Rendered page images
****************************************

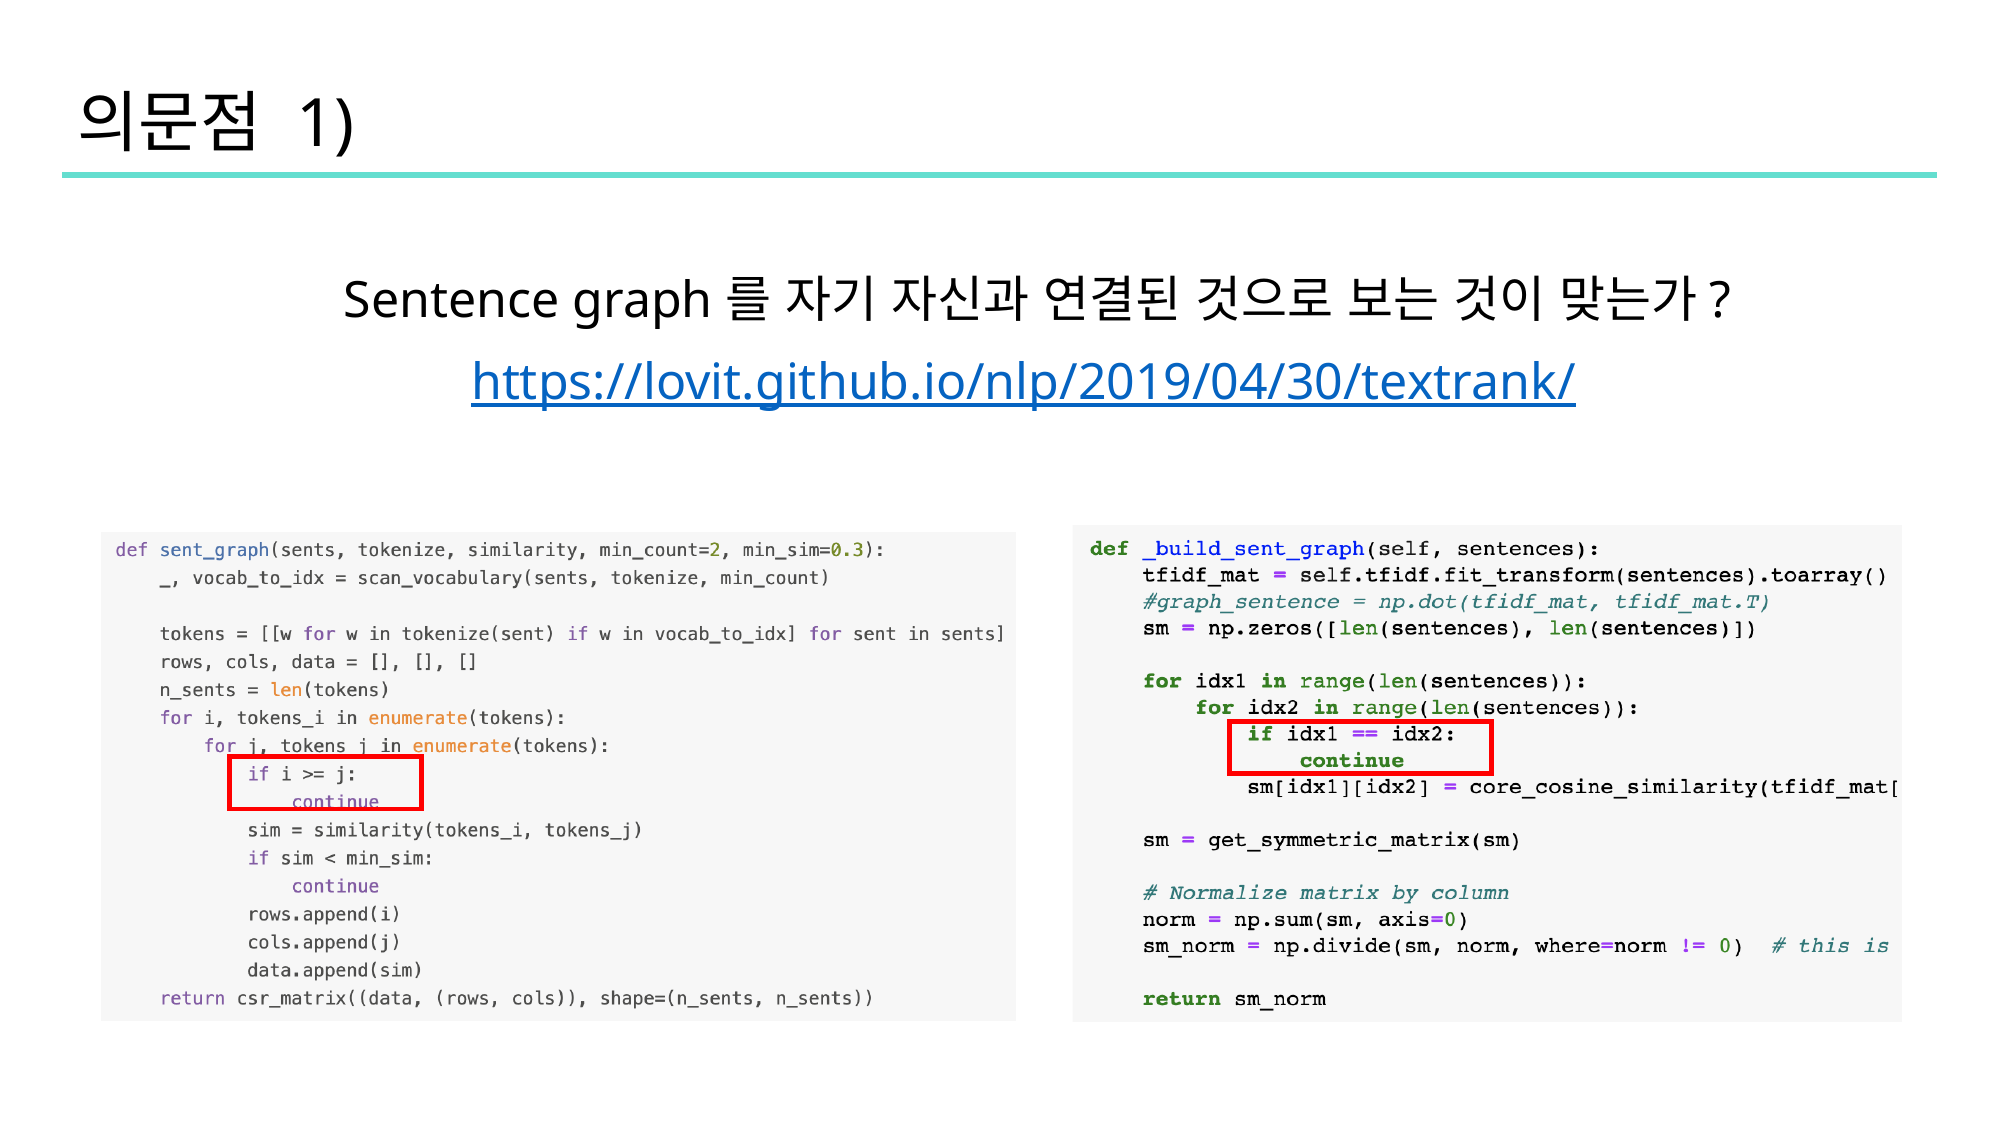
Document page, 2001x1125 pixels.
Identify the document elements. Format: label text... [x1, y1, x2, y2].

title 의문점 1) [62, 178, 383, 183]
picture [1072, 525, 1902, 1022]
list Sentence graph를 자기 자신과 연결된 것으로 보는 것이 맞는가? https://lovit.github.io/nlp/2019/04/30/textrank/ [137, 267, 1938, 477]
picture [101, 532, 1017, 1021]
title 의문점 1) [62, 67, 383, 172]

****************************************

* Exercise aim
Please print out the entries above exactly. The pictures stay out.

* Written solution
Document page, 2001x1125 pixels.
Identify the document elements. Format: label text... [x1, y1, x2, y2].

title 의문점 1) [62, 178, 383, 183]
picture [1072, 525, 1902, 1022]
list Sentence graph를 자기 자신과 연결된 것으로 보는 것이 맞는가? https://lovit.github.io/nlp/2019/04/30/textrank/ [137, 267, 1938, 477]
picture [101, 532, 1017, 1021]
title 의문점 1) [62, 67, 383, 172]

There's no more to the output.